- What is being asked -
Ignore the pictures in the data below and set down exactly the lines from its first line through the line containing "Der Heidelbergerin ist".

* * * * * * *

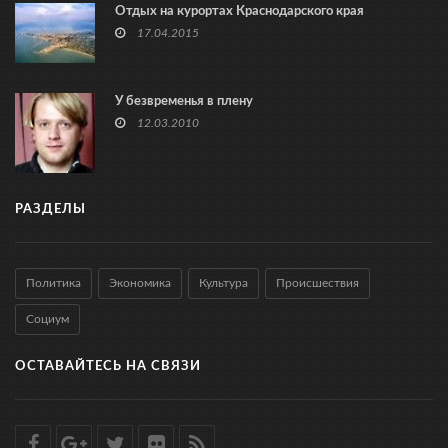
Отдых на курортах Краснодарского края
17.04.2015
У безвременья в плену
12.03.2010
РАЗДЕЛЫ
Политика
Экономика
Культура
Происшествия
Социум
ОСТАВАЙТЕСЬ НА СВЯЗИ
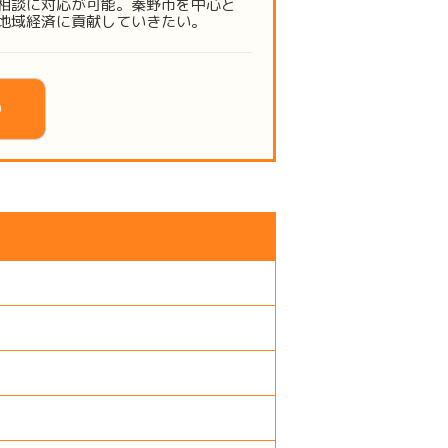
相談に対応が可能。秦野市を中心と
地域経済に貢献していきたい。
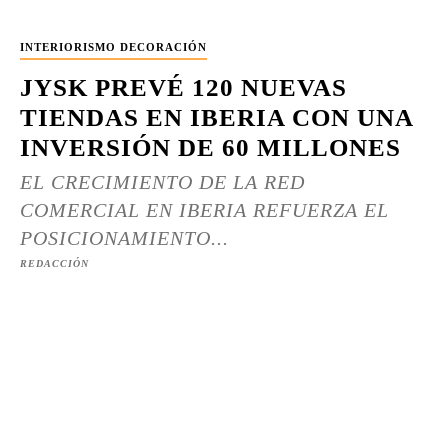
INTERIORISMO DECORACIÓN
JYSK PREVÉ 120 NUEVAS
TIENDAS EN IBERIA CON UNA
INVERSIÓN DE 60 MILLONES
EL CRECIMIENTO DE LA RED
COMERCIAL EN IBERIA REFUERZA EL
POSICIONAMIENTO...
REDACCIÓN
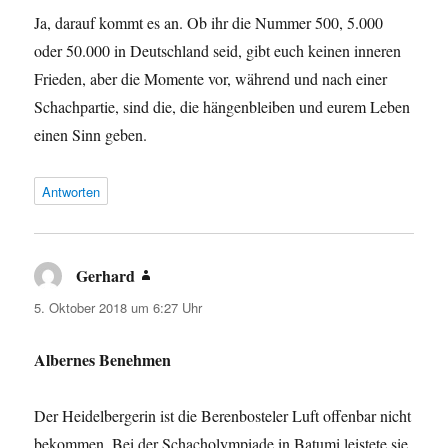
Ja, darauf kommt es an. Ob ihr die Nummer 500, 5.000
oder 50.000 in Deutschland seid, gibt euch keinen inneren
Frieden, aber die Momente vor, während und nach einer
Schachpartie, sind die, die hängenbleiben und eurem Leben
einen Sinn geben.
Antworten
Gerhard
sagt:
5. Oktober 2018 um 6:27 Uhr
Albernes Benehmen
Der Heidelbergerin ist die Berenbosteler Luft offenbar nicht
bekommen. Bei der Schacholympiade in Batumi leistete sie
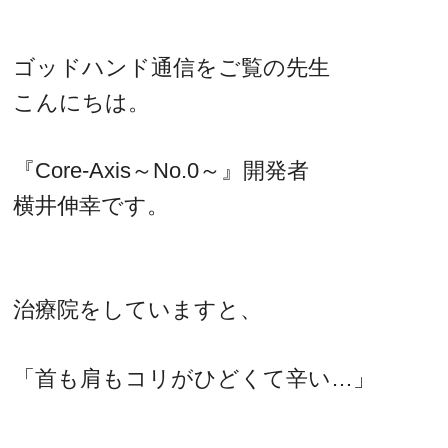
ゴッドハンド通信をご覧の先生
こんにちは。
『Core-Axis～No.0～』開発者
横井伸幸です。
治療院をしていますと、
「首も肩もコリがひどくて辛い…」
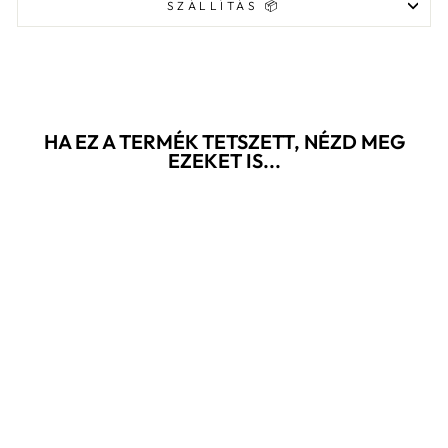
SZÁLLÍTÁS 📦
HA EZ A TERMÉK TETSZETT, NÉZD MEG
EZEKET IS...
Akció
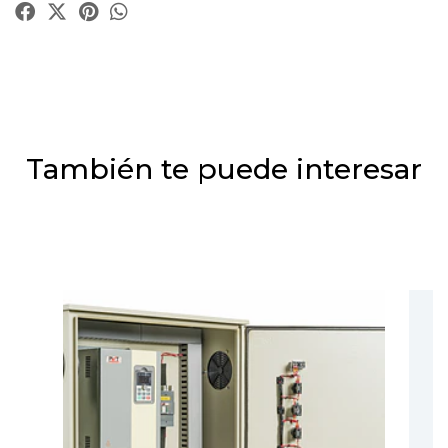
También te puede interesar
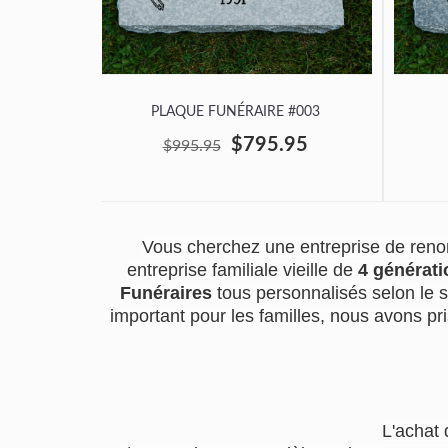
PLAQUE FUNÉRAIRE #003
$795.95
$995.95
Vous cherchez une entreprise de reno
entreprise familiale vieille de
4 générati
Funéraires
tous personnalisés selon le 
important pour les familles, nous avons pri
L'achat 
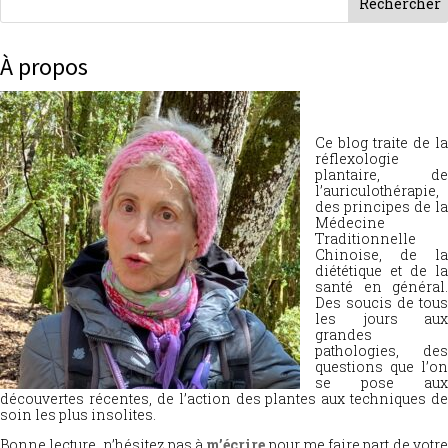
À propos
Ce blog traite de la
réflexologie
plantaire, de
l’auriculothérapie,
des principes de la
Médecine
Traditionnelle
Chinoise, de la
diététique et de la
santé en général.
Des soucis de tous
les jours aux
grandes
pathologies, des
questions que l’on
se pose aux
découvertes récentes, de l’action des plantes aux techniques de
soin les plus insolites.
Bonne lecture, n’hésitez pas à
m’écrire
pour me faire part de votr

* * * * * * *

- Solved problem -
Отдых на курортах Краснодарского края
17.04.2015
У безвременья в плену
12.03.2010
РАЗДЕЛЫ
Политика
Экономика
Культура
Происшествия
Социум
ОСТАВАЙТЕСЬ НА СВЯЗИ
相談に対応が可能。秦野市を中心と
地域経済に貢献していきたい。
INTERIORISMO DECORACIÓN
JYSK PREVÉ 120 NUEVAS
TIENDAS EN IBERIA CON UNA
INVERSIÓN DE 60 MILLONES
EL CRECIMIENTO DE LA RED
COMERCIAL EN IBERIA REFUERZA EL
POSICIONAMIENTO...
REDACCIÓN
Ja, darauf kommt es an. Ob ihr die Nummer 500, 5.000
oder 50.000 in Deutschland seid, gibt euch keinen inneren
Frieden, aber die Momente vor, während und nach einer
Schachpartie, sind die, die hängenbleiben und eurem Leben
einen Sinn geben.
Antworten
Gerhard
sagt:
5. Oktober 2018 um 6:27 Uhr
Albernes Benehmen
Der Heidelbergerin ist die Berenbosteler Luft offenbar nicht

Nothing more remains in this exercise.